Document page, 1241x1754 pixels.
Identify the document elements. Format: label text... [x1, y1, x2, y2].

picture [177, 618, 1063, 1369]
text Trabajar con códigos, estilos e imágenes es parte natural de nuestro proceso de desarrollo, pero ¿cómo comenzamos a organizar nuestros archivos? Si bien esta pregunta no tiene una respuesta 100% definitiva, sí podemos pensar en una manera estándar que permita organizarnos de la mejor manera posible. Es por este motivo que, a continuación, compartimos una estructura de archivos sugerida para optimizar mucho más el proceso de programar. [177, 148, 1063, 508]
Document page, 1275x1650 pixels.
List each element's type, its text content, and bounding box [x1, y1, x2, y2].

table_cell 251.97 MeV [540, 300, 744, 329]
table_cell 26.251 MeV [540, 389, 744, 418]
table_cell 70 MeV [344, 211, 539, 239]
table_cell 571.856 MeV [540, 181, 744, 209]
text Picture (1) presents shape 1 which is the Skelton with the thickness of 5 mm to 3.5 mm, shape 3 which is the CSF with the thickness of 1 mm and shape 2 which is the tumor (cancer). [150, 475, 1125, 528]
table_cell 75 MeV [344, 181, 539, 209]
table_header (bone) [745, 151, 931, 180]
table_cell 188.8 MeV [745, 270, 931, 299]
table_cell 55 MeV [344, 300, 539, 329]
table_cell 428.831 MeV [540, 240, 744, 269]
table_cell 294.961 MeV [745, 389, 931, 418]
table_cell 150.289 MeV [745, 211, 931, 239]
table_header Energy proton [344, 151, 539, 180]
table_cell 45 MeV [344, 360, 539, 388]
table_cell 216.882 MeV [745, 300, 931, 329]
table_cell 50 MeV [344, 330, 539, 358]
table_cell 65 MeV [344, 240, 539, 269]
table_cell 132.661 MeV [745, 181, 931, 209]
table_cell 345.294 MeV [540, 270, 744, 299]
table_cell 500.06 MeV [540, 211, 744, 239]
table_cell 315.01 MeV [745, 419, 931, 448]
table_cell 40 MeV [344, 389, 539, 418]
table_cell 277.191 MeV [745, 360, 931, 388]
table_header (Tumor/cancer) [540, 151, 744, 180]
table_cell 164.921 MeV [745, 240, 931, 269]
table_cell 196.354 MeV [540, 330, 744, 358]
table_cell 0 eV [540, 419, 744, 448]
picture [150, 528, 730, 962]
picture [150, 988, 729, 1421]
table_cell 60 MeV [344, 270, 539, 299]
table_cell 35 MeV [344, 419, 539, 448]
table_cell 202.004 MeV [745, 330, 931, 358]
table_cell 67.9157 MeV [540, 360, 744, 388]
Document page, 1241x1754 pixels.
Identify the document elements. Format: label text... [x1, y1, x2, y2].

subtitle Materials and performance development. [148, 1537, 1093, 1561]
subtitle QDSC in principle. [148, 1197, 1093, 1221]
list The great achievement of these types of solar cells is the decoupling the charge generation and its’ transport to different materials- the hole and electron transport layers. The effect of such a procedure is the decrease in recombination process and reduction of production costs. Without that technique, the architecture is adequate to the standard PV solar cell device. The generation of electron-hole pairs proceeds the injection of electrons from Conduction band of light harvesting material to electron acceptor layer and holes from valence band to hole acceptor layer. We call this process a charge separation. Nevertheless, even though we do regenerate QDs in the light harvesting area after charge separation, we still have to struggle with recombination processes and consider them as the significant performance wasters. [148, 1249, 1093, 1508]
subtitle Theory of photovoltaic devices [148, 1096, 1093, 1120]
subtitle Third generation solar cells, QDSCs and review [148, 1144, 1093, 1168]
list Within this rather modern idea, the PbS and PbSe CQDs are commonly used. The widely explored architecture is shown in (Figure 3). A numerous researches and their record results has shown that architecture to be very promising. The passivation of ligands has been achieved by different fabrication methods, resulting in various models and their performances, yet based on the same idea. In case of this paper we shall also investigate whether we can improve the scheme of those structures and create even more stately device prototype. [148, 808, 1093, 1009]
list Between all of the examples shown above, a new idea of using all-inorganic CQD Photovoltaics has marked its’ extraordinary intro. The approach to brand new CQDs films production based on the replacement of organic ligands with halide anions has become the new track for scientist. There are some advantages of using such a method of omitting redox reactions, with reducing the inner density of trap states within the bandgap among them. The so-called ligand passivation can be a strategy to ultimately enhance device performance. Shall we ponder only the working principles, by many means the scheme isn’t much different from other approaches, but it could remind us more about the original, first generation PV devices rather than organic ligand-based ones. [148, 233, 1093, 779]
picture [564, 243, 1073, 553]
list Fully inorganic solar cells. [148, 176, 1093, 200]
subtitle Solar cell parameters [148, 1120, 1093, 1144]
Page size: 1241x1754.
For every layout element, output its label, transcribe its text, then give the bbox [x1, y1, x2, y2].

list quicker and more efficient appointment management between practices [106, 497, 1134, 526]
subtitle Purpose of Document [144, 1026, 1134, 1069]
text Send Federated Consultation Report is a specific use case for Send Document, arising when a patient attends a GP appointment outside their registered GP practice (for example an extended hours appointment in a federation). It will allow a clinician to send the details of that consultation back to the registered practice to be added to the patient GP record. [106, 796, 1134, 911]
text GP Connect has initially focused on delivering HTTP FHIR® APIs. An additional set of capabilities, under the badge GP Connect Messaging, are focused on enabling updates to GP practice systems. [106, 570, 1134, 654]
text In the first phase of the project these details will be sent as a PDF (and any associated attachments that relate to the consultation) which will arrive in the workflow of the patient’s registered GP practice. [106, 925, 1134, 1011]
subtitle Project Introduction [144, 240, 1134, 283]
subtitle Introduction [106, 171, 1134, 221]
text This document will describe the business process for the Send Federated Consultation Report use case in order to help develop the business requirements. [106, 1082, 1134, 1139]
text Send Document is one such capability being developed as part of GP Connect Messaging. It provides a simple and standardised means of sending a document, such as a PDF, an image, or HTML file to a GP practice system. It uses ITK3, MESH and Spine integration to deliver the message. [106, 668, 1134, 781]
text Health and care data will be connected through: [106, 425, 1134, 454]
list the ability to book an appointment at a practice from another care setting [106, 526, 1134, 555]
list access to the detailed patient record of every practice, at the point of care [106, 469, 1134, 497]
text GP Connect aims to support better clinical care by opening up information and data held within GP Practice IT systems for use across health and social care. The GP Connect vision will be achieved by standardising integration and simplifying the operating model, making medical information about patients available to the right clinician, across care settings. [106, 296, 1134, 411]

* Brief: All of the data needs to be reproduced exactly, with no line missing.

* Response area:
Document page, 1241x1754 pixels.
Identify the document elements. Format: label text... [x1, y1, x2, y2].

picture [177, 618, 1063, 1369]
text Trabajar con códigos, estilos e imágenes es parte natural de nuestro proceso de desarrollo, pero ¿cómo comenzamos a organizar nuestros archivos? Si bien esta pregunta no tiene una respuesta 100% definitiva, sí podemos pensar en una manera estándar que permita organizarnos de la mejor manera posible. Es por este motivo que, a continuación, compartimos una estructura de archivos sugerida para optimizar mucho más el proceso de programar. [177, 148, 1063, 508]
Document page, 1275x1650 pixels.
List each element's type, its text content, and bounding box [x1, y1, x2, y2].

table_cell 251.97 MeV [540, 300, 744, 329]
table_cell 26.251 MeV [540, 389, 744, 418]
table_cell 70 MeV [344, 211, 539, 239]
table_cell 571.856 MeV [540, 181, 744, 209]
text Picture (1) presents shape 1 which is the Skelton with the thickness of 5 mm to 3.5 mm, shape 3 which is the CSF with the thickness of 1 mm and shape 2 which is the tumor (cancer). [150, 475, 1125, 528]
table_cell 75 MeV [344, 181, 539, 209]
table_header (bone) [745, 151, 931, 180]
table_cell 188.8 MeV [745, 270, 931, 299]
table_cell 55 MeV [344, 300, 539, 329]
table_cell 428.831 MeV [540, 240, 744, 269]
table_cell 294.961 MeV [745, 389, 931, 418]
table_cell 150.289 MeV [745, 211, 931, 239]
table_header Energy proton [344, 151, 539, 180]
table_cell 45 MeV [344, 360, 539, 388]
table_cell 216.882 MeV [745, 300, 931, 329]
table_cell 50 MeV [344, 330, 539, 358]
table_cell 65 MeV [344, 240, 539, 269]
table_cell 132.661 MeV [745, 181, 931, 209]
table_cell 345.294 MeV [540, 270, 744, 299]
table_cell 500.06 MeV [540, 211, 744, 239]
table_cell 315.01 MeV [745, 419, 931, 448]
table_cell 40 MeV [344, 389, 539, 418]
table_cell 277.191 MeV [745, 360, 931, 388]
table_header (Tumor/cancer) [540, 151, 744, 180]
table_cell 164.921 MeV [745, 240, 931, 269]
table_cell 196.354 MeV [540, 330, 744, 358]
table_cell 0 eV [540, 419, 744, 448]
picture [150, 528, 730, 962]
picture [150, 988, 729, 1421]
table_cell 60 MeV [344, 270, 539, 299]
table_cell 35 MeV [344, 419, 539, 448]
table_cell 202.004 MeV [745, 330, 931, 358]
table_cell 67.9157 MeV [540, 360, 744, 388]
Document page, 1241x1754 pixels.
Identify the document elements. Format: label text... [x1, y1, x2, y2].

subtitle Materials and performance development. [148, 1537, 1093, 1561]
subtitle QDSC in principle. [148, 1197, 1093, 1221]
list The great achievement of these types of solar cells is the decoupling the charge generation and its’ transport to different materials- the hole and electron transport layers. The effect of such a procedure is the decrease in recombination process and reduction of production costs. Without that technique, the architecture is adequate to the standard PV solar cell device. The generation of electron-hole pairs proceeds the injection of electrons from Conduction band of light harvesting material to electron acceptor layer and holes from valence band to hole acceptor layer. We call this process a charge separation. Nevertheless, even though we do regenerate QDs in the light harvesting area after charge separation, we still have to struggle with recombination processes and consider them as the significant performance wasters. [148, 1249, 1093, 1508]
subtitle Theory of photovoltaic devices [148, 1096, 1093, 1120]
subtitle Third generation solar cells, QDSCs and review [148, 1144, 1093, 1168]
list Within this rather modern idea, the PbS and PbSe CQDs are commonly used. The widely explored architecture is shown in (Figure 3). A numerous researches and their record results has shown that architecture to be very promising. The passivation of ligands has been achieved by different fabrication methods, resulting in various models and their performances, yet based on the same idea. In case of this paper we shall also investigate whether we can improve the scheme of those structures and create even more stately device prototype. [148, 808, 1093, 1009]
list Between all of the examples shown above, a new idea of using all-inorganic CQD Photovoltaics has marked its’ extraordinary intro. The approach to brand new CQDs films production based on the replacement of organic ligands with halide anions has become the new track for scientist. There are some advantages of using such a method of omitting redox reactions, with reducing the inner density of trap states within the bandgap among them. The so-called ligand passivation can be a strategy to ultimately enhance device performance. Shall we ponder only the working principles, by many means the scheme isn’t much different from other approaches, but it could remind us more about the original, first generation PV devices rather than organic ligand-based ones. [148, 233, 1093, 779]
picture [564, 243, 1073, 553]
list Fully inorganic solar cells. [148, 176, 1093, 200]
subtitle Solar cell parameters [148, 1120, 1093, 1144]
Page size: 1241x1754.
For every layout element, output its label, transcribe its text, then give the bbox [x1, y1, x2, y2].

list quicker and more efficient appointment management between practices [106, 497, 1134, 526]
subtitle Purpose of Document [144, 1026, 1134, 1069]
text Send Federated Consultation Report is a specific use case for Send Document, arising when a patient attends a GP appointment outside their registered GP practice (for example an extended hours appointment in a federation). It will allow a clinician to send the details of that consultation back to the registered practice to be added to the patient GP record. [106, 796, 1134, 911]
text GP Connect has initially focused on delivering HTTP FHIR® APIs. An additional set of capabilities, under the badge GP Connect Messaging, are focused on enabling updates to GP practice systems. [106, 570, 1134, 654]
text In the first phase of the project these details will be sent as a PDF (and any associated attachments that relate to the consultation) which will arrive in the workflow of the patient’s registered GP practice. [106, 925, 1134, 1011]
subtitle Project Introduction [144, 240, 1134, 283]
subtitle Introduction [106, 171, 1134, 221]
text This document will describe the business process for the Send Federated Consultation Report use case in order to help develop the business requirements. [106, 1082, 1134, 1139]
text Send Document is one such capability being developed as part of GP Connect Messaging. It provides a simple and standardised means of sending a document, such as a PDF, an image, or HTML file to a GP practice system. It uses ITK3, MESH and Spine integration to deliver the message. [106, 668, 1134, 781]
text Health and care data will be connected through: [106, 425, 1134, 454]
list the ability to book an appointment at a practice from another care setting [106, 526, 1134, 555]
list access to the detailed patient record of every practice, at the point of care [106, 469, 1134, 497]
text GP Connect aims to support better clinical care by opening up information and data held within GP Practice IT systems for use across health and social care. The GP Connect vision will be achieved by standardising integration and simplifying the operating model, making medical information about patients available to the right clinician, across care settings. [106, 296, 1134, 411]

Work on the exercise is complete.